= Recorded data =

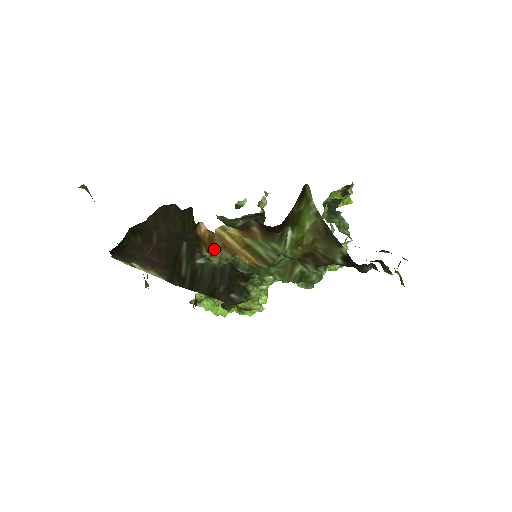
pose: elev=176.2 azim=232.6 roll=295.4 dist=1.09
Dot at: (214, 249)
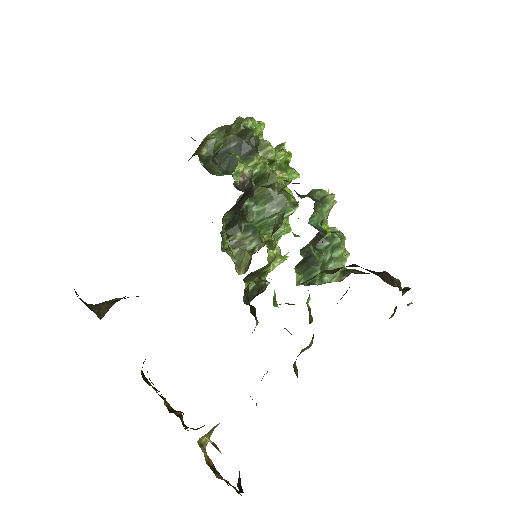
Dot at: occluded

* * *

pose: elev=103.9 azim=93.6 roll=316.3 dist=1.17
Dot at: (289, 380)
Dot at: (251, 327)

= Given request =
Rewrite everything from the line containing "pose: elev=103.9 azim=93.6" down to the line containing "Dot at: (251, 327)" in the records, changing "dist" to "distance" and leaving all else unchanged. Return only those lines.

= Exercise solution =
pose: elev=103.9 azim=93.6 roll=316.3 distance=1.17
Dot at: (289, 380)
Dot at: (251, 327)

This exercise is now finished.